A team from a US hospital said they had found a link to suggest higher levels of phthalates in the body put people at greater risk of diabetes.
Phthalates are a type of chemical found in beauty and hair products including some nail polishes, self tan, shampoos and soaps, as well as in many medicines, foods and packaging.
The scientists from Brigham and Women's Hospital in Boston, US, said they found that women who had the highest concentrations of the phthalates in their bodies had up to double the risk of developing diabetes compared to those with the lowest concentrations.
They also said those with high concentrations had a higher risk of insulin resistance, which can lead to Type 2 diabetes.
The findings came from analysis of a 2008 study of 2,350 US women aged 20 to 80. The women were given a variety of physical examinations and 217 had diabetes.

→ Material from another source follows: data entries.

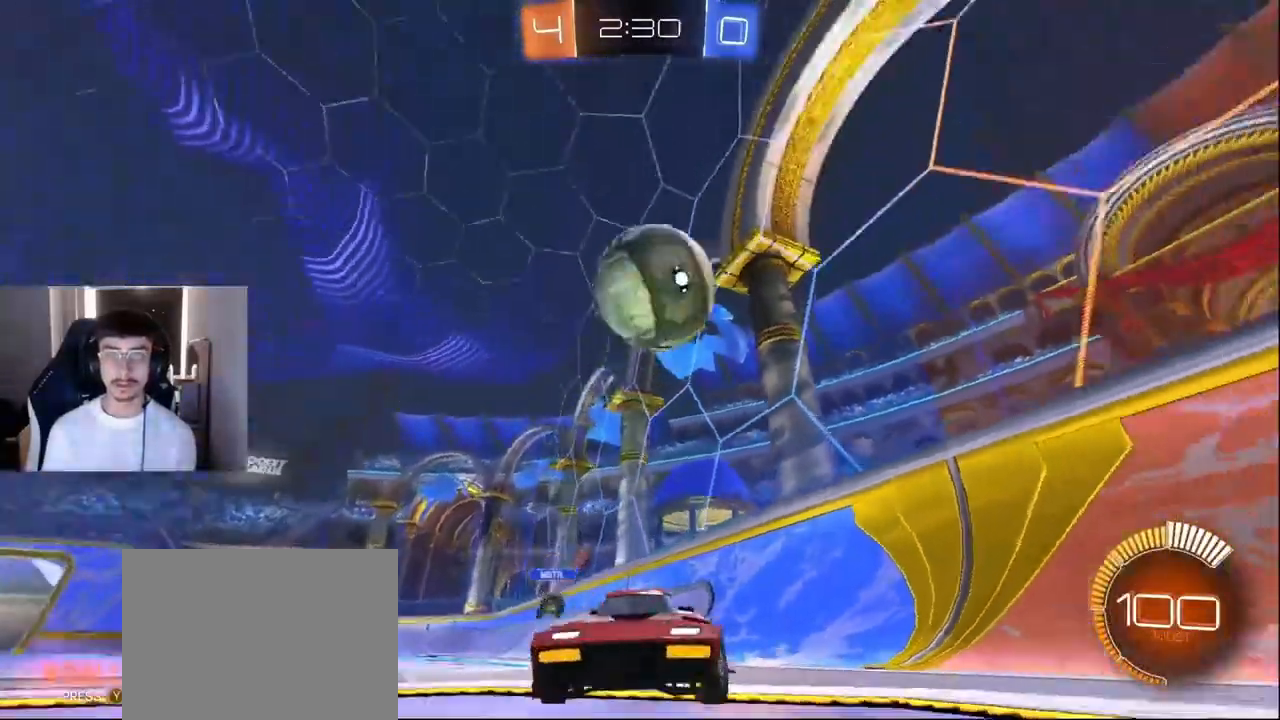
{"buttons": [], "left_stick": "right", "events": [[42, "left_stick", "center"], [417, "left_stick", "right"], [500, "R2", "up"]]}
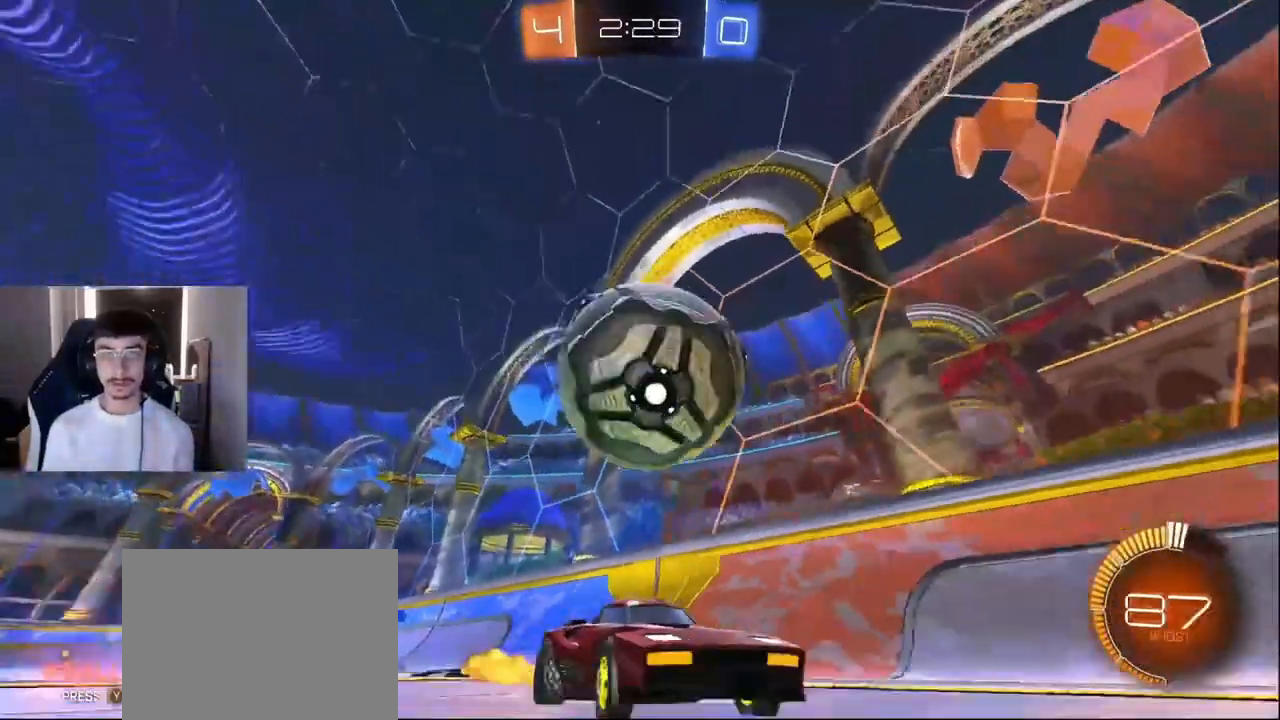
{"buttons": ["R2"], "left_stick": "center", "events": [[84, "left_stick", "down-left"], [167, "L2", "down"], [167, "R2", "down"], [251, "L2", "up"], [251, "R1", "down"], [334, "R1", "up"], [418, "left_stick", "center"]]}
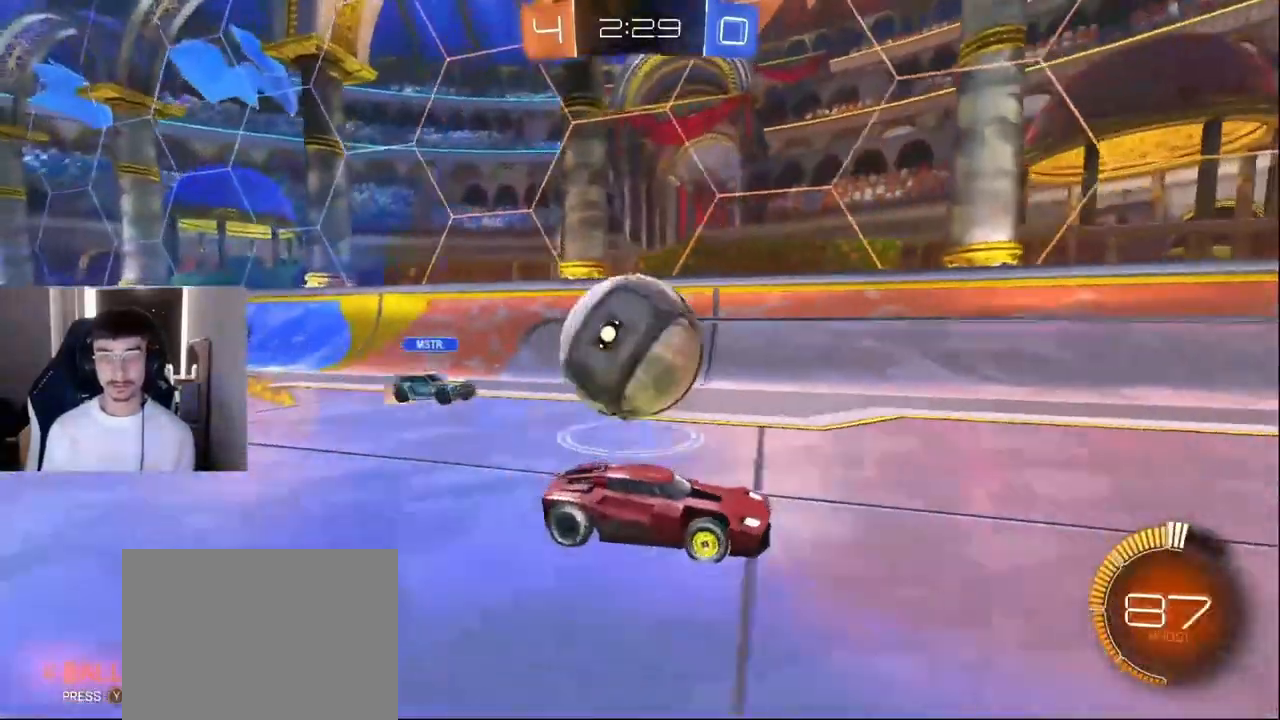
{"buttons": ["R1"], "left_stick": "down-left", "events": [[42, "left_stick", "left"], [125, "R2", "up"], [167, "CROSS", "down"], [250, "CROSS", "up"], [250, "R1", "down"], [292, "CROSS", "down"], [417, "CROSS", "up"], [500, "left_stick", "down-left"]]}
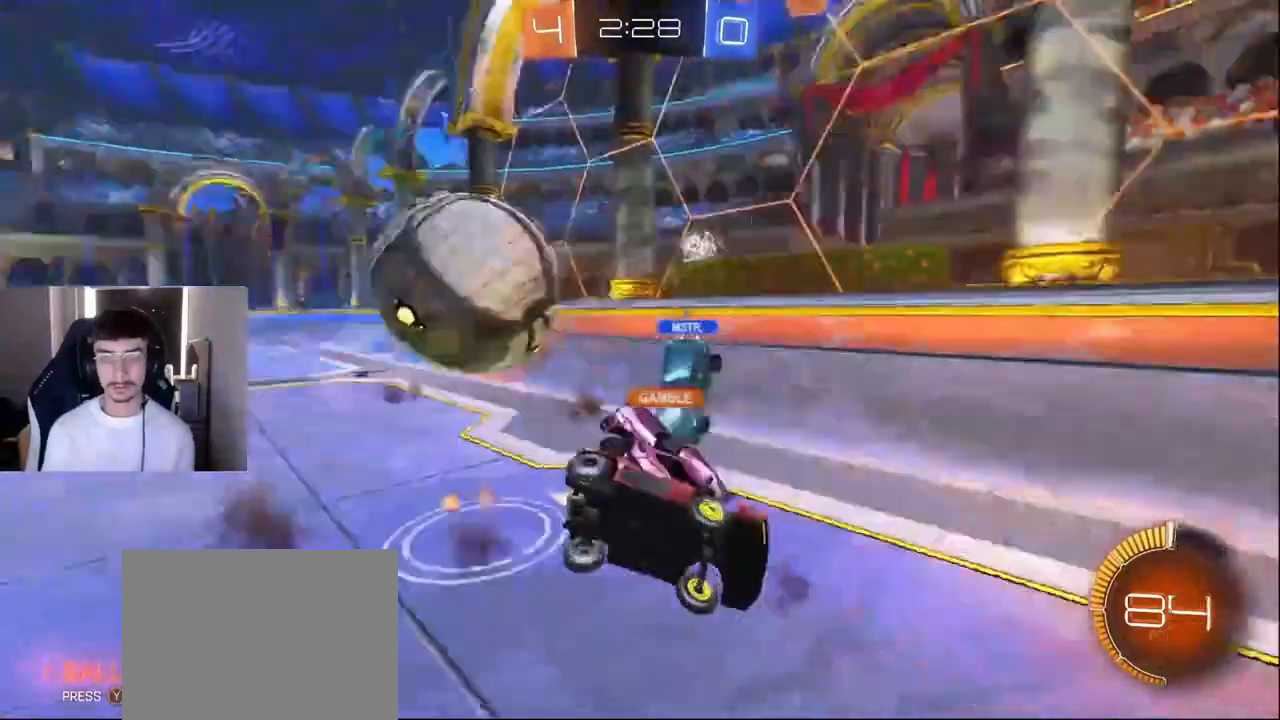
{"buttons": ["R2"], "left_stick": "down", "events": [[251, "R2", "down"], [334, "left_stick", "down"], [418, "R1", "up"]]}
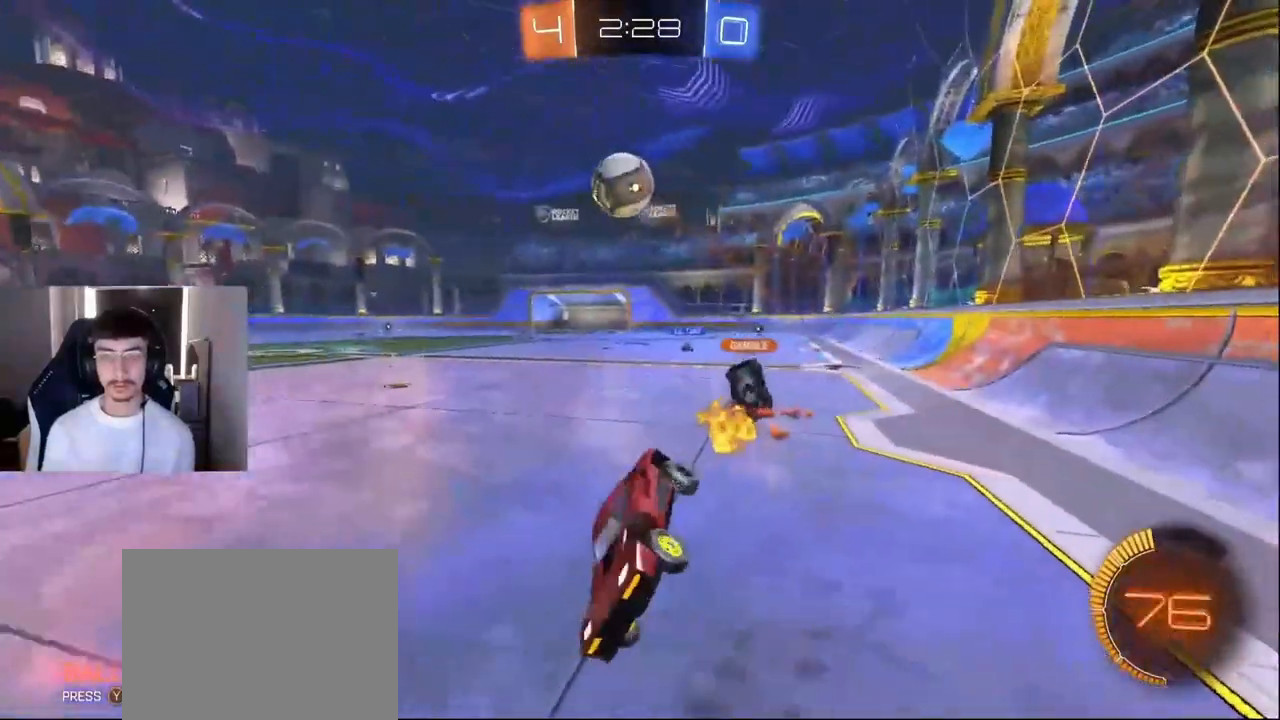
{"buttons": ["R2"], "left_stick": "right", "events": [[83, "left_stick", "down-right"], [250, "left_stick", "right"]]}
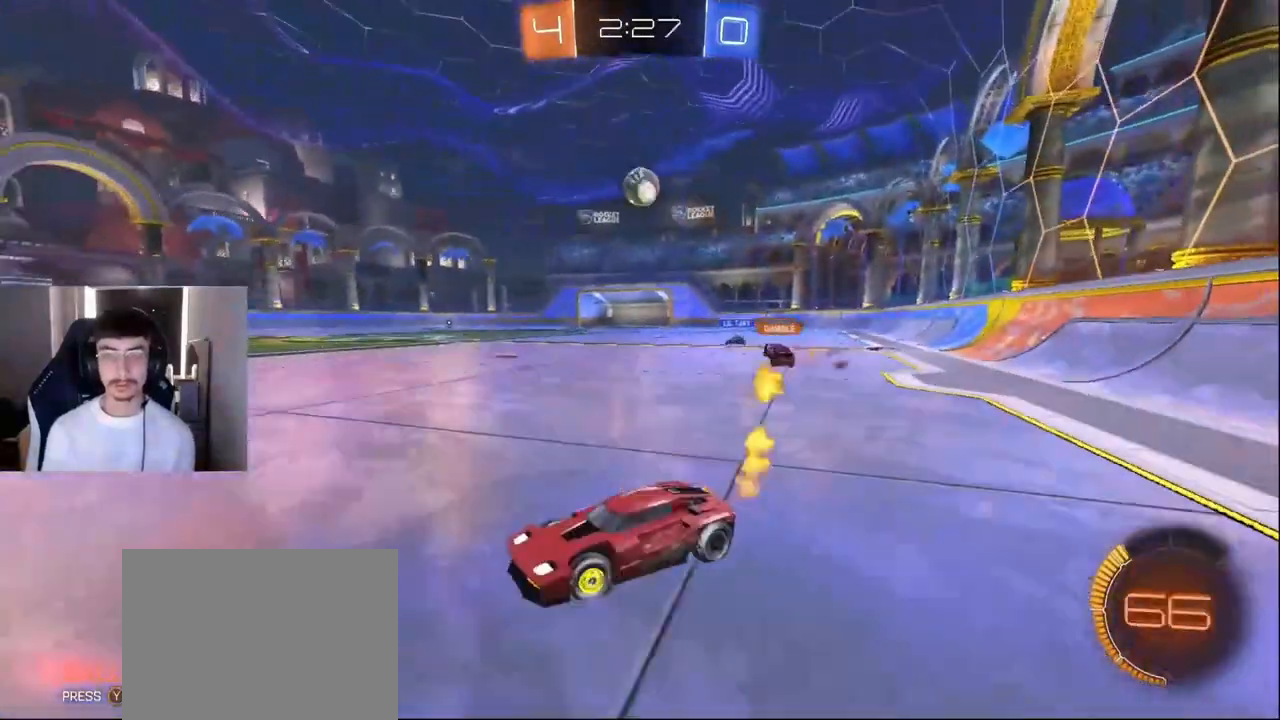
{"buttons": ["R2"], "left_stick": "center", "events": [[501, "left_stick", "center"]]}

However, CTPA said in a statement ""Of the particular phthalates mentioned in the study and the reports (mono-benzyl phthalate, mono-isobutyl phthalate, mono-n-butyl phthalate and di-2-ethylhexyl phthalate), di-2-ethylhexyl phthalate is banned from use in cosmetic products in Europe and we are not aware that any of the others are used in cosmetic products."
The CTPA also noted that the researchers themselves had cautioned that their work is at an early stage and the lead researcher, Dr James-Todd, said: “We know that in addition to being present in personal care products, phthalates also exist in certain types of medical devices and medication that is used to treat diabetes and this could also explain the higher level of phthalates in diabetic women. So overall, more research is needed.”
The CTPA concluded: "It is important to stress that no direct links have been found between diabetes and the use of phthalates in personal care products; something that the authors of the study acknowledge."